她頓了頓,又道:“或許我也該學點劍修的門道,到時候真和人打起架來,贏面也大一些。”
清音伸出手指戳了戳她的額頭,嘆道:“成天旁門左道,讓你修煉就三心二意,還不如把前幾日講過的經法熟讀幾遍,別整日想著出門玩鬧。”

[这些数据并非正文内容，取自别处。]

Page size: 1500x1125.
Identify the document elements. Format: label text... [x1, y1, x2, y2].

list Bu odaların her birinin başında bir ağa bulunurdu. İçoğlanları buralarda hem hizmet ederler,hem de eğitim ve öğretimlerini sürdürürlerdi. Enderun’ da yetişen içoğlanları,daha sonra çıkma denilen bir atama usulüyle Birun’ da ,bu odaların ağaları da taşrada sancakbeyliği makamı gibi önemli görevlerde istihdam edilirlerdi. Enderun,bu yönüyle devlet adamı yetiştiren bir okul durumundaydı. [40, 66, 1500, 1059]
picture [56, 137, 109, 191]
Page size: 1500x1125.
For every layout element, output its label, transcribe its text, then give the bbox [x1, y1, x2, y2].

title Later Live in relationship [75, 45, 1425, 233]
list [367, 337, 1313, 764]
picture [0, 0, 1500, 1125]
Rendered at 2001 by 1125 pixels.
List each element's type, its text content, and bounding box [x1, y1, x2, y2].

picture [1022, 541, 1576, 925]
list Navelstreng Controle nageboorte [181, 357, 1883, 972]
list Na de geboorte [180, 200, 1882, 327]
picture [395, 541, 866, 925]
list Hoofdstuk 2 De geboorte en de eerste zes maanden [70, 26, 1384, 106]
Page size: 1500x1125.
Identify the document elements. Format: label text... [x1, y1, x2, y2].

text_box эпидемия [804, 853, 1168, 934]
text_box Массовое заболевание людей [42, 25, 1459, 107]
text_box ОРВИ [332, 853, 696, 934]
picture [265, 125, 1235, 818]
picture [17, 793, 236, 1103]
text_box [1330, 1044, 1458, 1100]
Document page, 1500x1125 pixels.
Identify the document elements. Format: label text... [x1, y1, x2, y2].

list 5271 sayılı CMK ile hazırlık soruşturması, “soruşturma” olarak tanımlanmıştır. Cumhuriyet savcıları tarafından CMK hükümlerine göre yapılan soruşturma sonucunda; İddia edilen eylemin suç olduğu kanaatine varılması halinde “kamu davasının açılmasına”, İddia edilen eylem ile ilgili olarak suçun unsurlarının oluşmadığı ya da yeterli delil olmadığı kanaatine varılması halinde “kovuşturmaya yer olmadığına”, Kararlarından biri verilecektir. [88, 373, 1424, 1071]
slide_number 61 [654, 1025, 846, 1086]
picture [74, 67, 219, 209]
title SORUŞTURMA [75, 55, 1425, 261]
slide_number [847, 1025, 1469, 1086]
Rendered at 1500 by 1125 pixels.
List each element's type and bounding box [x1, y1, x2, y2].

木離不躲不閃,被她戳得額頭都紅了,埋頭虛心道:“我知道了。”
清音點頭:“見你沒事,我就先走了,今日還有講會,道童們都等著呢。”
她說罷就走,卻被木離叫住:“清音,你學經的時候,可曾向誰借過書冊筆記么?”
清音如今乃是玄天峰,除開李孟寒,修為最高的道人,聽此一言,冷哼道:“從未借過。”
木離想了想,換了種問法:“那有別人向你借過筆記么?”
清音答道:“無數。”
木離撲哧一笑道:“那他們是真求道,還是假求道?”
“好刁鉆的問法。”清音沉吟片刻道,“確有那么一些不自量力的人早年仰慕過我。”
木離聽后,似懂非懂得點頭道:“我原也是這么想得……沒事了,你先走罷。”
清音愣了愣,一頭霧水地走了。
木離換過衣裙,坐到榻上,脫下絲履查看傷處,傷得是小腳趾,還殘留著星星點點綠色的藥汁。
她碰了碰傷口,果真一點也不痛了。
她嘴角輕揚,兀自笑了笑,心跳旋即撲通撲通地加快了,一種全然陌生的欣喜一點一滴地在她心口發脹,讓她恨不得抱著草扎的假人,在床榻上滾上幾圈。
謝燼淵。
日影西斜,梓蕪山上暮鼓敲響,謝燼淵自掌門的樓閣轉出,沿著回廊往山后屋舍而去。
有幾個白衣道人,恰站在回廊下談笑風生。
待他走得近了,幾人的談話聲陡然大了些:“有的人就是命好啊,被人看重,什么好的都緊著他一人。”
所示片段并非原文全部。